In this step we will use `t2t-datagen` to convert the transformed data above into the `TFRecord` format. We will run this job on the Kubeflow cluster.

In [None]:
%%bash

ks apply code-search -c t2t-code-search-datagen

## Execute Tensorflow Training

In [None]:
%%bash

ks apply code-search -c t2t-code-search-trainer

## Export Tensorflow Model

In [None]:
%%bash

ks apply code-search -c t2t-code-search-exporter

## Compute Function Embeddings

In this step, we will use the exported model above to compute function embeddings via another `Dataflow` pipeline. A `Python 2` module `code_search.dataflow.cli.create_function_embeddings` has been provided for this purpose. A list of all possible arguments can be seen below.

In [None]:
%%bash

python2 -m code_search.dataflow.cli.create_function_embeddings -h

### Configuration

First, select a Exported Model version from the `${WORKING_DIR}/output/export/Servo`. This should be name of a folder with UNIX Seconds Timestamp like `1533685294`.

In [None]:
MODEL_VERSION = '1533685294'

# DO NOT MODIFY. The following statements are needed to support
# environment variables in a bash cell.
%env MODEL_VERSION $MODEL_VERSION

### Run the Dataflow Job for Function Embeddings

In [None]:
%%bash

python2 -m code_search.dataflow.cli.create_function_embeddings \
        --runner DataflowRunner
        --project "${PROJECT}" \
        --target_dataset "${TARGET_DATASET}" \
        --problem github_function_docstring \
        --data_dir "${WORKING_DIR}/data" \
        --saved_model_dir "${WORKING_DIR}/output/export/Servo/${MODEL_VERSION}" \
        --job_name compute-function-embeddings
        --temp_location "${WORKING_DIR}/data/dataflow/temp" \
        --staging_location "${WORKING_DIR}/data/dataflow/staging" \
        --worker_machine_type "${WORKER_MACHINE_TYPE}" \
        --num_workers "${NUM_WORKERS}"

When completed successfully, this should create another table in the same `BigQuery` dataset which contains the function embeddings for each existing data sample available from the previous Dataflow Job.
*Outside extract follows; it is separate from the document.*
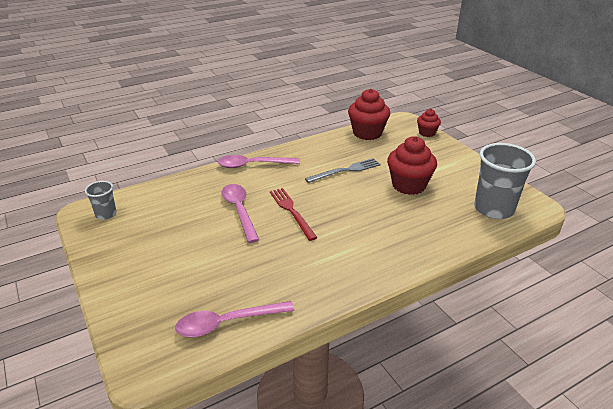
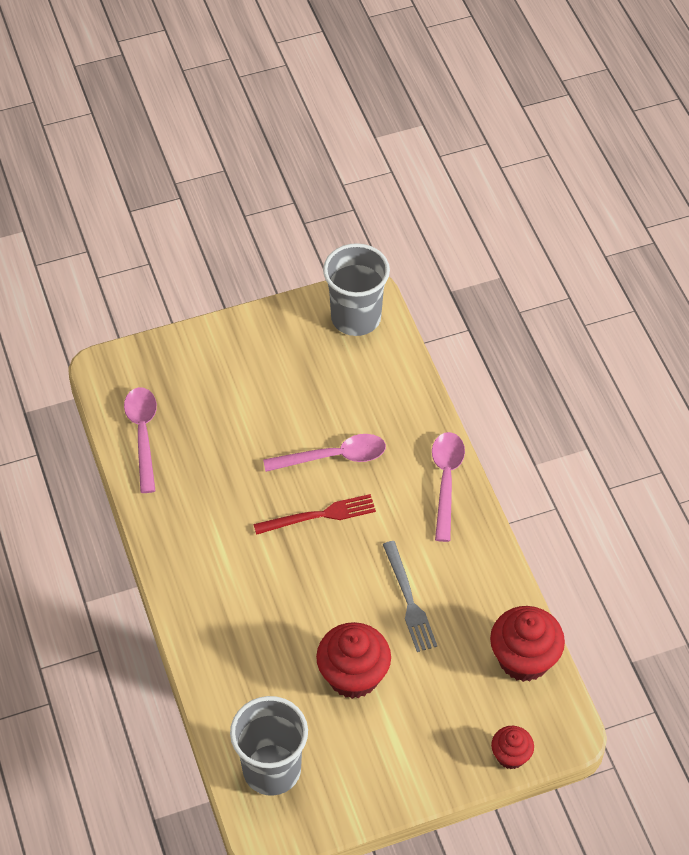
camera: 100 degrees right, 20 degrees up
(106, 214) = (356, 317): grey cup -> grey cup, size x1.95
Additionally, it also dumps a CSV file containing metadata for each of the function and its embeddings.

## Create Search Index

We now create the Search Index from the computed embeddings so that during a query we can do a k-Nearest Neighbor search to give out semantically similar results.

In [None]:
%%bash

ks apply code-search -c search-index-creator

Using the CSV files generated from the previous step, this creates an index using [NMSLib](https://github.com/nmslib/nmslib). A unified CSV file containing all the code examples for a human-readable reverse lookup during the query, is also created in the `WORKING_DIR`.

## Deploy an Inference Server

We've seen offline inference during the computation of embeddings. For online inference, we deploy the exported Tensorflow model above using [Tensorflow Serving](https://www.tensorflow.org/serving/).

In [None]:
%%bash

ks apply code-search -c t2t-code-search-serving

## Deploy Search UI

We finally deploy the Search UI which allows the user to input arbitrary strings and see a list of results corresponding to semantically similar Python functions. This internally uses the inference server we just deployed.

In [None]:
%%bash

ks apply code-search -c search-index-server

The service should now be available at FQDN of the Kubeflow cluster at path `/code-search/`.